Unless you have been holed up in a cave with no way of communicating for the past three or four months, you are well aware that a buck discovered on Jan. 25 in Issaquena County, Miss. tested positive for chronic wasting disease.
Mississippi wildlife officials immediately implemented a CWD response plan, and a containment zone was established, centered on the location of the infected buck. A zonal-response operation was initiated that included CWD testing of deer within the containment zone. Mississippi is the 25th state to confirm the presence of the disease.
Wildlife officials from Louisiana were notified, and after consultation with neighboring states, biologists and veterinarians, Louisiana initiated its own CWD response plan. A Declaration of Emergency was approved, effective March 5, that all supplemental deer feeding was to immediately cease in East Carroll, Madison, and Tensas parishes, which abut the Mississippi River across from Issaquena County. About 600 square miles, or around 30 percent of Mississippi’s 1,964-square mile “Containment Zone” circle laps across the river and includes parts of all three parishes.

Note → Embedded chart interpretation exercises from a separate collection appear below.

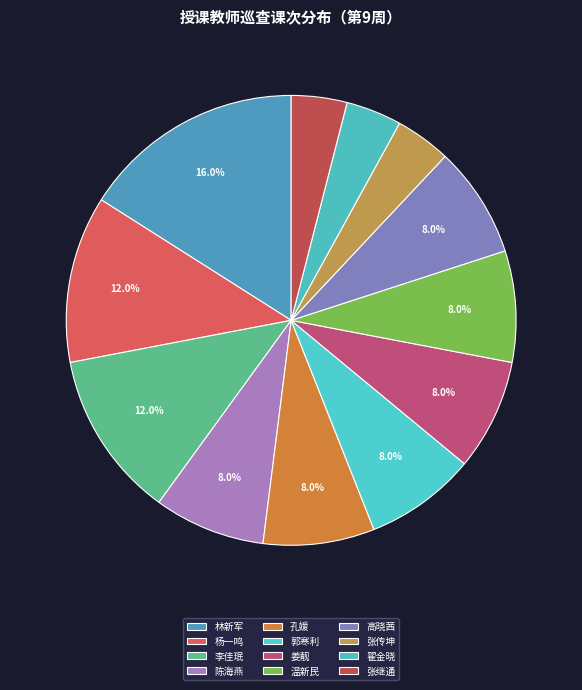

The 姜靓 slice represents 1% of the pie. True or false?

False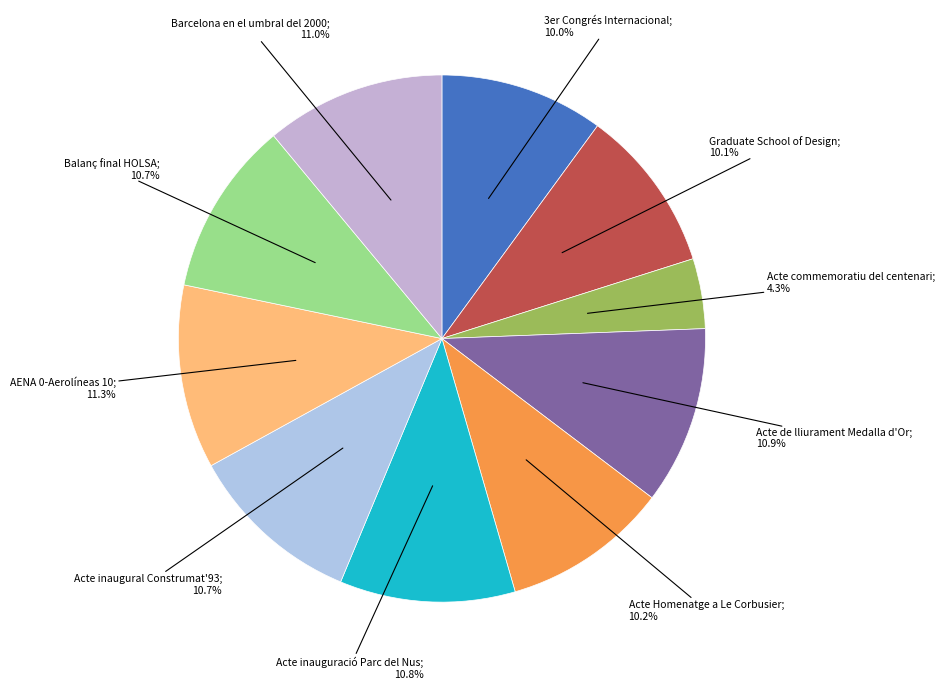

Count the number of slices in the pie.

10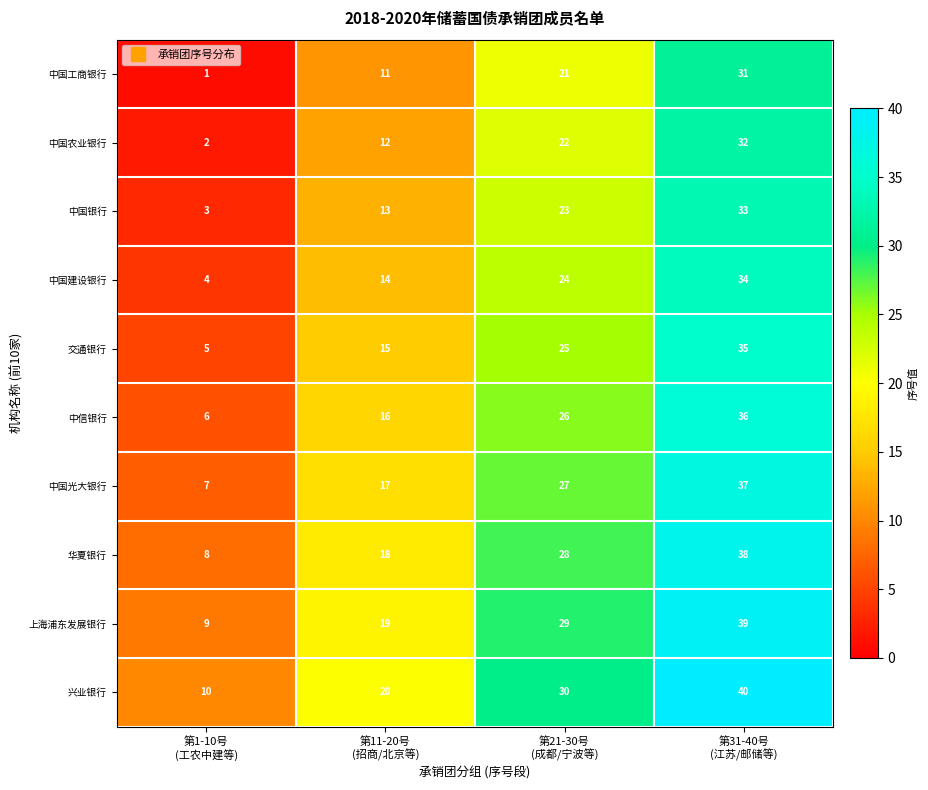

List the series in order of their peak value, lowest first.

中国工商银行, 中国农业银行, 中国银行, 中国建设银行, 交通银行, 中信银行, 中国光大银行, 华夏银行, 上海浦东发展银行, 兴业银行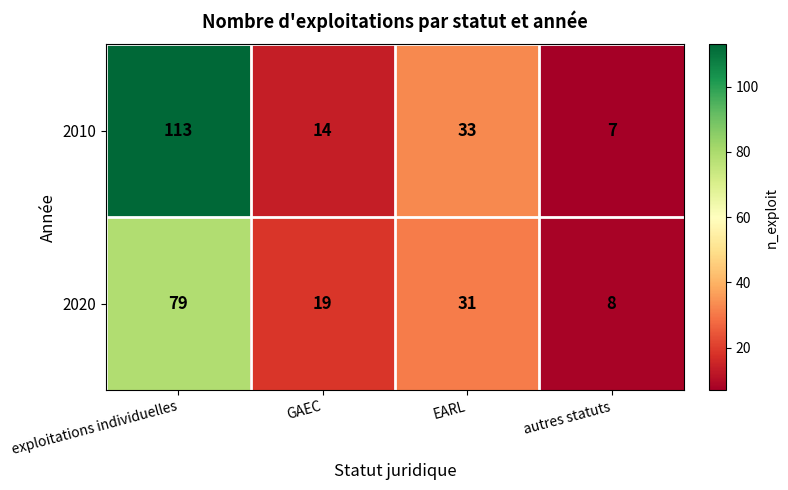

Is the value of 2010 at autres statuts greater than the value of 2020 at autres statuts?

No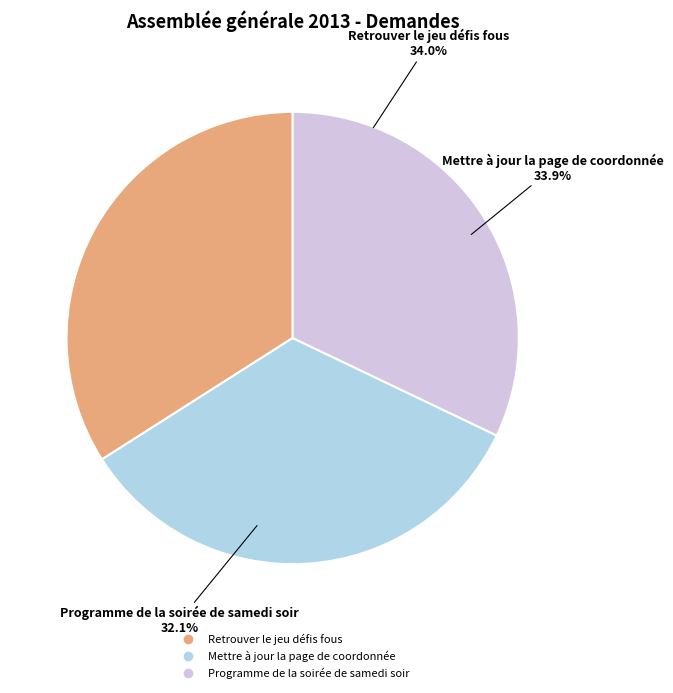

Rank the categories by value from highest to lowest.

Retrouver le jeu défis fous, Mettre à jour la page de coordonnée, Programme de la soirée de samedi soir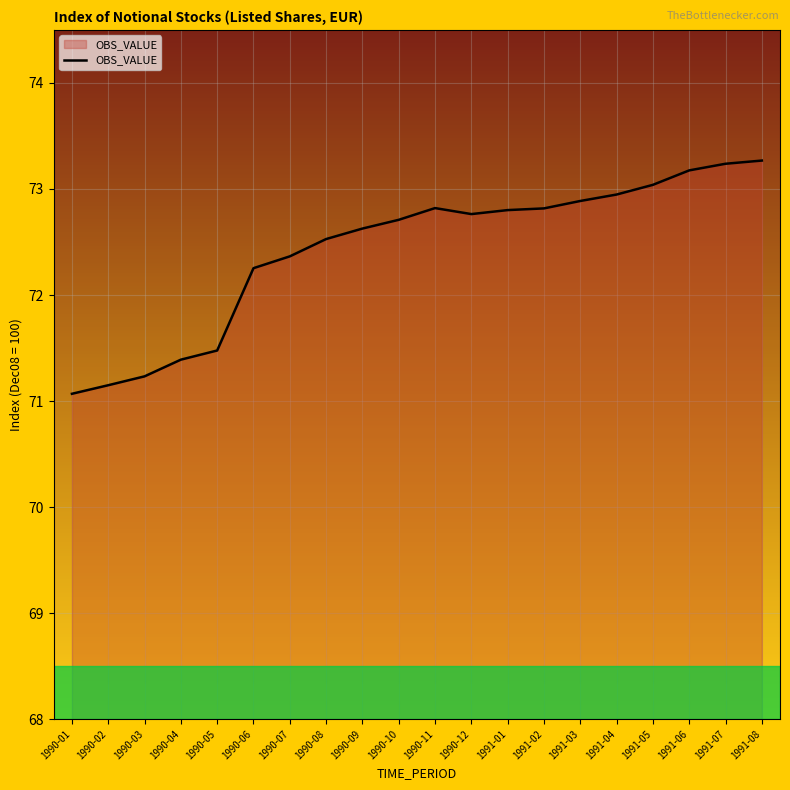

True or false: the data shows 113.2 at 1990-07.

False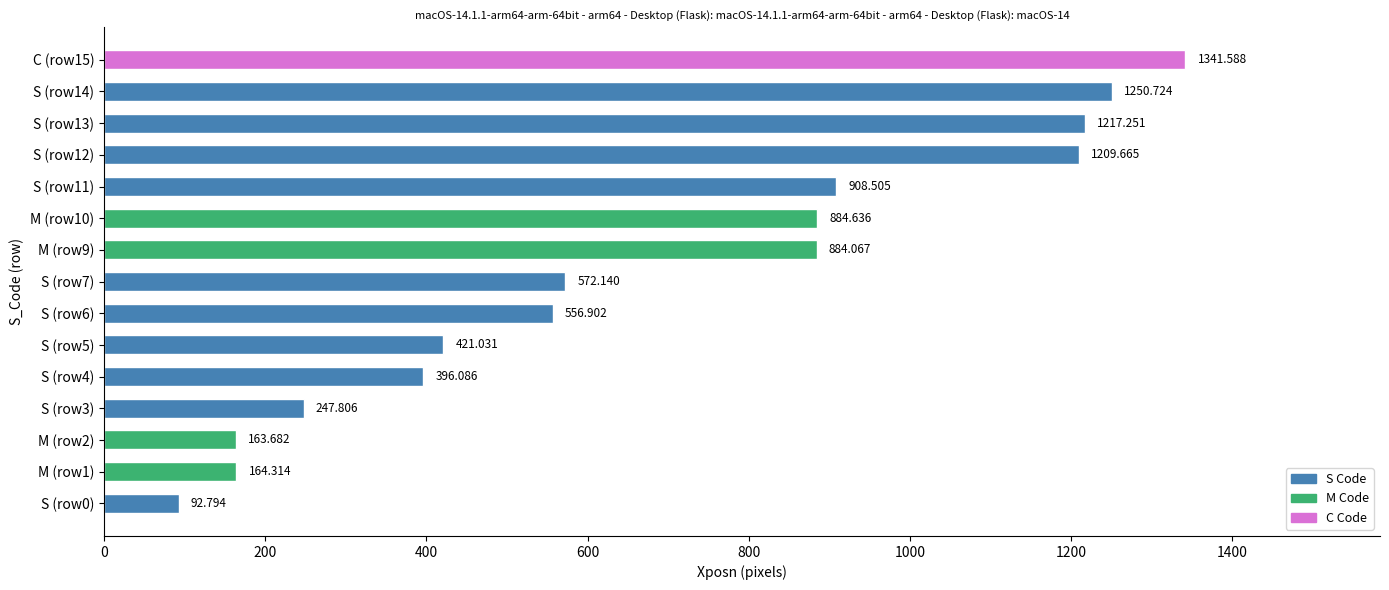

Count the number of categories in the chart.

15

One major ramification of the two states establishing containment zones involves the banning of all supplemental feeding and mineral-station activities, not only within the “buffer zone” — a circle with a 25-mile radius — but across six entire Mississippi counties and three Louisiana parishes that have any overlap with the circle, no matter how small.
The Mississippi Department of Wildlife, Fisheries and Parks released a sample collection report on March 22. Of the almost 400 samples that have been collected in the six affected Mississippi counties between Oct. 1, 2017 and March 22, no additional CWD infection has been found. This is great news, but of course, testing will be continuing.
Is anybody happy?
I had a recent conversation with someone from Mississippi involved in the discussion about establishing the CWD response measures. He minced no words explaining to me that, in his opinion, supplemental feeding should have never been allowed in Mississippi in the first place. No sympathy whatsoever was expressed for hunters and landowners in the six counties that are being affected by the supplemental feeding ban.
Fortunate or not, supplemental feeding became legal a few years ago. The hunting public wanted it and called for it, and the Legislature passed it into law. When politics and science collide, as it did in this case, for every interested party that was pleased, there always seems to be another party that was displeased.
I recently had another very different conversation with a hunter/landowner whose hunting property in one of the six counties where supplemental feeding has been banned — but outside the buffer zone.
After the ban was instituted, the landowner called the MDWFP to ask why supplemental feeding was banned in his entire county when only a small sliver of the county was inside the 25-mile circle. The response he received was — and I’m paraphrasing here — the entire county was subject to the supplemental feeding ban because MDWFP couldn’t have “a containment boundary line running out through the middle of the woods.”
Exasperated, my friend hung up and rechecked the MDWFP Containment Zone map. What he found, to him, defied logic, as there were several highways and waterways that could have easily been used as boundary lines in his county. Hearing this, I set out to see what was going on. What I found also had me shaking my head in disbelief.
Devil in the details
I drew my own map showing the containment-zone circles in conjunction with the six affected counties.
Only 7 percent of Claiborne County falls inside the 25-mile circle, but the entire county is part of the supplemental-feeding ban. But the northwest corner of Copiah County is just 3 or 4 miles from the circle, but supplemental feeding isn’t banned there. Huh?
Only 22 percent of Hinds County falls inside the circle, but the entire county is included in the supplemental feeding ban. The head scratcher here is that the western end of Madison County is 2 miles or less from the circle, and none of the county is affected by the ban. Say what?
Last of all, only 15 percent of Yazoo County is inside the circle, but the entire county, extending 24 miles from the circle to the east side of I-55, is under the ban. Again, the southern edge of Madison County where it borders Yazoo County is within 2 miles of the circle, and Humphreys County to the north comes within about 6 miles of the circle, but neither county is part of the ban.
As the famous lawyer once said, “I rest my case.”
A better choice?
In Claiborne, Hinds and Yazoo counties, plenty of county and state roads — and several prominent rivers and streams — lie just outside the 25-mile buffer zone circle and could be used as easily describably boundary lines to tighten and shrink the footprint of the containment zone. Ease of enforcement, boundary-wise, could be balanced a little better with logic.